YOUR GOAL: Every record below needs to be printed again exactly.

#### ENTRIES SHOWN

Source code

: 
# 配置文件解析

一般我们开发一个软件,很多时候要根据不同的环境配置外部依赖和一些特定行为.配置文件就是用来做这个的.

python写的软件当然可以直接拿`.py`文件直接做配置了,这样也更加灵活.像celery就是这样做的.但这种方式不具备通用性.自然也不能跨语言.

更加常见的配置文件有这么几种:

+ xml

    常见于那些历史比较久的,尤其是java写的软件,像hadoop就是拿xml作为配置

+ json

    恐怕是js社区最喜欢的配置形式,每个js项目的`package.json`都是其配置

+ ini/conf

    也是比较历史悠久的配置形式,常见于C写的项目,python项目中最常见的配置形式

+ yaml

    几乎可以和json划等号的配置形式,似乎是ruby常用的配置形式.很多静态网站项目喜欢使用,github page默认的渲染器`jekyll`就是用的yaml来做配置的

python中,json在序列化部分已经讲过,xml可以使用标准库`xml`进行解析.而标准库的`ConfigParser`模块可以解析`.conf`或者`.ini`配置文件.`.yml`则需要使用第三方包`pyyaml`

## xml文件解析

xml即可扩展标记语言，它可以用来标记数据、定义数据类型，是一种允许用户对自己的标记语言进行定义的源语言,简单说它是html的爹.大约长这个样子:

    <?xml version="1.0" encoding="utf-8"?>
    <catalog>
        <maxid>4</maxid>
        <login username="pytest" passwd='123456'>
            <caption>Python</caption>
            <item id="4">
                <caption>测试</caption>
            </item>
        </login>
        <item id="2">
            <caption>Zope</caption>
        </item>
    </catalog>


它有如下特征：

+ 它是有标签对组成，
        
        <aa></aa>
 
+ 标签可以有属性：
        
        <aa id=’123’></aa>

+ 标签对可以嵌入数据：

########

ANSWER TO THIS PROBLEM:
Source code

: 
# 配置文件解析

一般我们开发一个软件,很多时候要根据不同的环境配置外部依赖和一些特定行为.配置文件就是用来做这个的.

python写的软件当然可以直接拿`.py`文件直接做配置了,这样也更加灵活.像celery就是这样做的.但这种方式不具备通用性.自然也不能跨语言.

更加常见的配置文件有这么几种:

+ xml

    常见于那些历史比较久的,尤其是java写的软件,像hadoop就是拿xml作为配置

+ json

    恐怕是js社区最喜欢的配置形式,每个js项目的`package.json`都是其配置

+ ini/conf

    也是比较历史悠久的配置形式,常见于C写的项目,python项目中最常见的配置形式

+ yaml

    几乎可以和json划等号的配置形式,似乎是ruby常用的配置形式.很多静态网站项目喜欢使用,github page默认的渲染器`jekyll`就是用的yaml来做配置的

python中,json在序列化部分已经讲过,xml可以使用标准库`xml`进行解析.而标准库的`ConfigParser`模块可以解析`.conf`或者`.ini`配置文件.`.yml`则需要使用第三方包`pyyaml`

## xml文件解析

xml即可扩展标记语言，它可以用来标记数据、定义数据类型，是一种允许用户对自己的标记语言进行定义的源语言,简单说它是html的爹.大约长这个样子:

    <?xml version="1.0" encoding="utf-8"?>
    <catalog>
        <maxid>4</maxid>
        <login username="pytest" passwd='123456'>
            <caption>Python</caption>
            <item id="4">
                <caption>测试</caption>
            </item>
        </login>
        <item id="2">
            <caption>Zope</caption>
        </item>
    </catalog>


它有如下特征：

+ 它是有标签对组成，
        
        <aa></aa>
 
+ 标签可以有属性：
        
        <aa id=’123’></aa>

+ 标签对可以嵌入数据：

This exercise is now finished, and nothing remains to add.